■ ASSIGNED TASK
Below are records to write out again, exactly as they read.
-=-=-
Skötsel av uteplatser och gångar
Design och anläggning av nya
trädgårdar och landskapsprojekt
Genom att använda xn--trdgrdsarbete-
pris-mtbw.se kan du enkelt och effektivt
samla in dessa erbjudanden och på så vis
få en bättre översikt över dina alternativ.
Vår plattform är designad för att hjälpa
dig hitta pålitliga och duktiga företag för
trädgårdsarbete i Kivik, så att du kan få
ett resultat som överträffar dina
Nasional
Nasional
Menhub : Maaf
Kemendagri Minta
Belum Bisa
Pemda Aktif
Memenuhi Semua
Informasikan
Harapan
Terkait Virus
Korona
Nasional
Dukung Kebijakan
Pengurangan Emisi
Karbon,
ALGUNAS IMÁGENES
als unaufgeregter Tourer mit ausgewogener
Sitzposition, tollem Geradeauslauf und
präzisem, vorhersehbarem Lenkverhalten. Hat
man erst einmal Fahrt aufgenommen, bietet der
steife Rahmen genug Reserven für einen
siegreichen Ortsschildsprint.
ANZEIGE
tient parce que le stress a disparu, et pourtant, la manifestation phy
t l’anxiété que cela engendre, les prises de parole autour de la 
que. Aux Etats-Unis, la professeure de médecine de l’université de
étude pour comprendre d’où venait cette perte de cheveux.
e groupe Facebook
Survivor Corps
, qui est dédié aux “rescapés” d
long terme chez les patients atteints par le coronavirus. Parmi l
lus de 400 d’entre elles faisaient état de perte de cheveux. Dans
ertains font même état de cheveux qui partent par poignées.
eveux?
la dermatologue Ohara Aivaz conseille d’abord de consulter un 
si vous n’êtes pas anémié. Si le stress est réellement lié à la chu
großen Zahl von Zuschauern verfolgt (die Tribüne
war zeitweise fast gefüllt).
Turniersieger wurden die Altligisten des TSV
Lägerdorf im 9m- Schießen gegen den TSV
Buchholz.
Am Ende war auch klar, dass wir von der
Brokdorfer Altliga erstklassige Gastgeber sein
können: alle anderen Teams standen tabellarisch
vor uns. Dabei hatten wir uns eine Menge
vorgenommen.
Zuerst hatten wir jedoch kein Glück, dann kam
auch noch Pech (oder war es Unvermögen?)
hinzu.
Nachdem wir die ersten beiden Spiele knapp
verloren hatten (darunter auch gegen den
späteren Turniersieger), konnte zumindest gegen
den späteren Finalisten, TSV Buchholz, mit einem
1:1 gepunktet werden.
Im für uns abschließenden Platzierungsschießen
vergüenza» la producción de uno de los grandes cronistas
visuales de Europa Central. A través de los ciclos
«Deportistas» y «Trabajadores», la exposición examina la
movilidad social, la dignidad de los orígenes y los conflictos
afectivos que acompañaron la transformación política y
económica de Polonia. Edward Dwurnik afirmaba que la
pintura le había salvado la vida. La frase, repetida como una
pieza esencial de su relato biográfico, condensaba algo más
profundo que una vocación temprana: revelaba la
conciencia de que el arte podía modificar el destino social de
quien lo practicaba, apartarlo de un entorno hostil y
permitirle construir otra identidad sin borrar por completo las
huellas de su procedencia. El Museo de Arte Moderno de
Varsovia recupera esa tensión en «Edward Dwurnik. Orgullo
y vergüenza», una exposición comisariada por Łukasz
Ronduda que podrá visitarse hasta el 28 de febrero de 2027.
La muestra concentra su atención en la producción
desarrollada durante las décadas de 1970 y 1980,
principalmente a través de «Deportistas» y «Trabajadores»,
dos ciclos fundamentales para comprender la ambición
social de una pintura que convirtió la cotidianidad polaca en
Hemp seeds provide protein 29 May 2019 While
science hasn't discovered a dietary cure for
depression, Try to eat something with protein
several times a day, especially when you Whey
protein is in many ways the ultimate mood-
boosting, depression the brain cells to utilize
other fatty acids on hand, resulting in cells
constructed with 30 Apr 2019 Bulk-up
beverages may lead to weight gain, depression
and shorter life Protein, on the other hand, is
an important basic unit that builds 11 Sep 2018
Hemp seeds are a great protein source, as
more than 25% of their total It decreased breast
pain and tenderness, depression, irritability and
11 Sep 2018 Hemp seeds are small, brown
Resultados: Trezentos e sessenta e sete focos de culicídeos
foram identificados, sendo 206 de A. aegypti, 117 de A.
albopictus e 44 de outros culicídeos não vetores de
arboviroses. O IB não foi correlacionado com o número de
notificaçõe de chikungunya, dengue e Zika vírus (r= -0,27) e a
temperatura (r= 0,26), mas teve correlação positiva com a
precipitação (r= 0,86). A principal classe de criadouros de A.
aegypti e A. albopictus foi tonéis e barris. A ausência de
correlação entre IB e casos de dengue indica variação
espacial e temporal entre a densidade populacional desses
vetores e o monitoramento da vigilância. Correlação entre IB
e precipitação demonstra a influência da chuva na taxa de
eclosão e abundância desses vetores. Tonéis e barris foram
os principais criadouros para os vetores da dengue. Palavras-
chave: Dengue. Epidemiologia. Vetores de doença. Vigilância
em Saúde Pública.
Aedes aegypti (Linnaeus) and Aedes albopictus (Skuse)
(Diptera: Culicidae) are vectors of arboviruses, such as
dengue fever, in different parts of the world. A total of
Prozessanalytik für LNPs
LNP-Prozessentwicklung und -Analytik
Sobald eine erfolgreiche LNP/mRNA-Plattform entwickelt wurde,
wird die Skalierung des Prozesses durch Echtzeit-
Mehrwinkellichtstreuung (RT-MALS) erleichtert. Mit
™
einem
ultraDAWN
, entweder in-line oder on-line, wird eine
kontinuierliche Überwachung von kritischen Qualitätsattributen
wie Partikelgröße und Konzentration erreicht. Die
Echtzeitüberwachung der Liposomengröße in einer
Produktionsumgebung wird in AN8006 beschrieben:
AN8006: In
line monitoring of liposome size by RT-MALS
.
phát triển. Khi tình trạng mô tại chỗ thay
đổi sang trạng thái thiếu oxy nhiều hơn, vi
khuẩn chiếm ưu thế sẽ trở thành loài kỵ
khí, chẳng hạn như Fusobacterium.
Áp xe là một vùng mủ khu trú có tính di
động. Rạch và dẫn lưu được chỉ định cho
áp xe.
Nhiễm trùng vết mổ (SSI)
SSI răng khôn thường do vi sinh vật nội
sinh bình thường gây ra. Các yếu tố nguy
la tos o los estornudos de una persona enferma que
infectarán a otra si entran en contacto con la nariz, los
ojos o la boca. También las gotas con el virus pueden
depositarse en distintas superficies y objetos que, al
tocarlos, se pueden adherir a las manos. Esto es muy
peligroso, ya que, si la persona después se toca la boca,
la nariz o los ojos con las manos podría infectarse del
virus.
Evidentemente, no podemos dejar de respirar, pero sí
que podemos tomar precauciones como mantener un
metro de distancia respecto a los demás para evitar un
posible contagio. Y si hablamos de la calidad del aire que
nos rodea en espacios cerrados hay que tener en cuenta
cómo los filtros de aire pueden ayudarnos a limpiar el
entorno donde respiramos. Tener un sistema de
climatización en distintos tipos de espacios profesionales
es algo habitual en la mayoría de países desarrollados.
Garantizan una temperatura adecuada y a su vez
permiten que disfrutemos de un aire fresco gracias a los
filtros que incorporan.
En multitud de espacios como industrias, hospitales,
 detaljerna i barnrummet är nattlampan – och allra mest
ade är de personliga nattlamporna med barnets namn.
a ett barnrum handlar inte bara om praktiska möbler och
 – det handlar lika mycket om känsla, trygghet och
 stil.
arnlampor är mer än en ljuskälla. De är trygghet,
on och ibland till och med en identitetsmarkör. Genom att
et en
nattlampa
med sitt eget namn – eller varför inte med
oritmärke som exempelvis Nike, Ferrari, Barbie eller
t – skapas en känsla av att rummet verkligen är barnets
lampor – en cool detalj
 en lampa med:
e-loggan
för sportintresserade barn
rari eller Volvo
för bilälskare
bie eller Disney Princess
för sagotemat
-=-=-
■ OUTPUT FOR THIS TASK
Skötsel av uteplatser och gångar
Design och anläggning av nya
trädgårdar och landskapsprojekt
Genom att använda xn--trdgrdsarbete-
pris-mtbw.se kan du enkelt och effektivt
samla in dessa erbjudanden och på så vis
få en bättre översikt över dina alternativ.
Vår plattform är designad för att hjälpa
dig hitta pålitliga och duktiga företag för
trädgårdsarbete i Kivik, så att du kan få
ett resultat som överträffar dina
Nasional
Nasional
Menhub : Maaf
Kemendagri Minta
Belum Bisa
Pemda Aktif
Memenuhi Semua
Informasikan
Harapan
Terkait Virus
Korona
Nasional
Dukung Kebijakan
Pengurangan Emisi
Karbon,
ALGUNAS IMÁGENES
als unaufgeregter Tourer mit ausgewogener
Sitzposition, tollem Geradeauslauf und
präzisem, vorhersehbarem Lenkverhalten. Hat
man erst einmal Fahrt aufgenommen, bietet der
steife Rahmen genug Reserven für einen
siegreichen Ortsschildsprint.
ANZEIGE
tient parce que le stress a disparu, et pourtant, la manifestation phy
t l’anxiété que cela engendre, les prises de parole autour de la 
que. Aux Etats-Unis, la professeure de médecine de l’université de
étude pour comprendre d’où venait cette perte de cheveux.
e groupe Facebook
Survivor Corps
, qui est dédié aux “rescapés” d
long terme chez les patients atteints par le coronavirus. Parmi l
lus de 400 d’entre elles faisaient état de perte de cheveux. Dans
ertains font même état de cheveux qui partent par poignées.
eveux?
la dermatologue Ohara Aivaz conseille d’abord de consulter un 
si vous n’êtes pas anémié. Si le stress est réellement lié à la chu
großen Zahl von Zuschauern verfolgt (die Tribüne
war zeitweise fast gefüllt).
Turniersieger wurden die Altligisten des TSV
Lägerdorf im 9m- Schießen gegen den TSV
Buchholz.
Am Ende war auch klar, dass wir von der
Brokdorfer Altliga erstklassige Gastgeber sein
können: alle anderen Teams standen tabellarisch
vor uns. Dabei hatten wir uns eine Menge
vorgenommen.
Zuerst hatten wir jedoch kein Glück, dann kam
auch noch Pech (oder war es Unvermögen?)
hinzu.
Nachdem wir die ersten beiden Spiele knapp
verloren hatten (darunter auch gegen den
späteren Turniersieger), konnte zumindest gegen
den späteren Finalisten, TSV Buchholz, mit einem
1:1 gepunktet werden.
Im für uns abschließenden Platzierungsschießen
vergüenza» la producción de uno de los grandes cronistas
visuales de Europa Central. A través de los ciclos
«Deportistas» y «Trabajadores», la exposición examina la
movilidad social, la dignidad de los orígenes y los conflictos
afectivos que acompañaron la transformación política y
económica de Polonia. Edward Dwurnik afirmaba que la
pintura le había salvado la vida. La frase, repetida como una
pieza esencial de su relato biográfico, condensaba algo más
profundo que una vocación temprana: revelaba la
conciencia de que el arte podía modificar el destino social de
quien lo practicaba, apartarlo de un entorno hostil y
permitirle construir otra identidad sin borrar por completo las
huellas de su procedencia. El Museo de Arte Moderno de
Varsovia recupera esa tensión en «Edward Dwurnik. Orgullo
y vergüenza», una exposición comisariada por Łukasz
Ronduda que podrá visitarse hasta el 28 de febrero de 2027.
La muestra concentra su atención en la producción
desarrollada durante las décadas de 1970 y 1980,
principalmente a través de «Deportistas» y «Trabajadores»,
dos ciclos fundamentales para comprender la ambición
social de una pintura que convirtió la cotidianidad polaca en
Hemp seeds provide protein 29 May 2019 While
science hasn't discovered a dietary cure for
depression, Try to eat something with protein
several times a day, especially when you Whey
protein is in many ways the ultimate mood-
boosting, depression the brain cells to utilize
other fatty acids on hand, resulting in cells
constructed with 30 Apr 2019 Bulk-up
beverages may lead to weight gain, depression
and shorter life Protein, on the other hand, is
an important basic unit that builds 11 Sep 2018
Hemp seeds are a great protein source, as
more than 25% of their total It decreased breast
pain and tenderness, depression, irritability and
11 Sep 2018 Hemp seeds are small, brown
Resultados: Trezentos e sessenta e sete focos de culicídeos
foram identificados, sendo 206 de A. aegypti, 117 de A.
albopictus e 44 de outros culicídeos não vetores de
arboviroses. O IB não foi correlacionado com o número de
notificaçõe de chikungunya, dengue e Zika vírus (r= -0,27) e a
temperatura (r= 0,26), mas teve correlação positiva com a
precipitação (r= 0,86). A principal classe de criadouros de A.
aegypti e A. albopictus foi tonéis e barris. A ausência de
correlação entre IB e casos de dengue indica variação
espacial e temporal entre a densidade populacional desses
vetores e o monitoramento da vigilância. Correlação entre IB
e precipitação demonstra a influência da chuva na taxa de
eclosão e abundância desses vetores. Tonéis e barris foram
os principais criadouros para os vetores da dengue. Palavras-
chave: Dengue. Epidemiologia. Vetores de doença. Vigilância
em Saúde Pública.
Aedes aegypti (Linnaeus) and Aedes albopictus (Skuse)
(Diptera: Culicidae) are vectors of arboviruses, such as
dengue fever, in different parts of the world. A total of
Prozessanalytik für LNPs
LNP-Prozessentwicklung und -Analytik
Sobald eine erfolgreiche LNP/mRNA-Plattform entwickelt wurde,
wird die Skalierung des Prozesses durch Echtzeit-
Mehrwinkellichtstreuung (RT-MALS) erleichtert. Mit
™
einem
ultraDAWN
, entweder in-line oder on-line, wird eine
kontinuierliche Überwachung von kritischen Qualitätsattributen
wie Partikelgröße und Konzentration erreicht. Die
Echtzeitüberwachung der Liposomengröße in einer
Produktionsumgebung wird in AN8006 beschrieben:
AN8006: In
line monitoring of liposome size by RT-MALS
.
phát triển. Khi tình trạng mô tại chỗ thay
đổi sang trạng thái thiếu oxy nhiều hơn, vi
khuẩn chiếm ưu thế sẽ trở thành loài kỵ
khí, chẳng hạn như Fusobacterium.
Áp xe là một vùng mủ khu trú có tính di
động. Rạch và dẫn lưu được chỉ định cho
áp xe.
Nhiễm trùng vết mổ (SSI)
SSI răng khôn thường do vi sinh vật nội
sinh bình thường gây ra. Các yếu tố nguy
la tos o los estornudos de una persona enferma que
infectarán a otra si entran en contacto con la nariz, los
ojos o la boca. También las gotas con el virus pueden
depositarse en distintas superficies y objetos que, al
tocarlos, se pueden adherir a las manos. Esto es muy
peligroso, ya que, si la persona después se toca la boca,
la nariz o los ojos con las manos podría infectarse del
virus.
Evidentemente, no podemos dejar de respirar, pero sí
que podemos tomar precauciones como mantener un
metro de distancia respecto a los demás para evitar un
posible contagio. Y si hablamos de la calidad del aire que
nos rodea en espacios cerrados hay que tener en cuenta
cómo los filtros de aire pueden ayudarnos a limpiar el
entorno donde respiramos. Tener un sistema de
climatización en distintos tipos de espacios profesionales
es algo habitual en la mayoría de países desarrollados.
Garantizan una temperatura adecuada y a su vez
permiten que disfrutemos de un aire fresco gracias a los
filtros que incorporan.
En multitud de espacios como industrias, hospitales,
 detaljerna i barnrummet är nattlampan – och allra mest
ade är de personliga nattlamporna med barnets namn.
a ett barnrum handlar inte bara om praktiska möbler och
 – det handlar lika mycket om känsla, trygghet och
 stil.
arnlampor är mer än en ljuskälla. De är trygghet,
on och ibland till och med en identitetsmarkör. Genom att
et en
nattlampa
med sitt eget namn – eller varför inte med
oritmärke som exempelvis Nike, Ferrari, Barbie eller
t – skapas en känsla av att rummet verkligen är barnets
lampor – en cool detalj
 en lampa med:
e-loggan
för sportintresserade barn
rari eller Volvo
för bilälskare
bie eller Disney Princess
för sagotemat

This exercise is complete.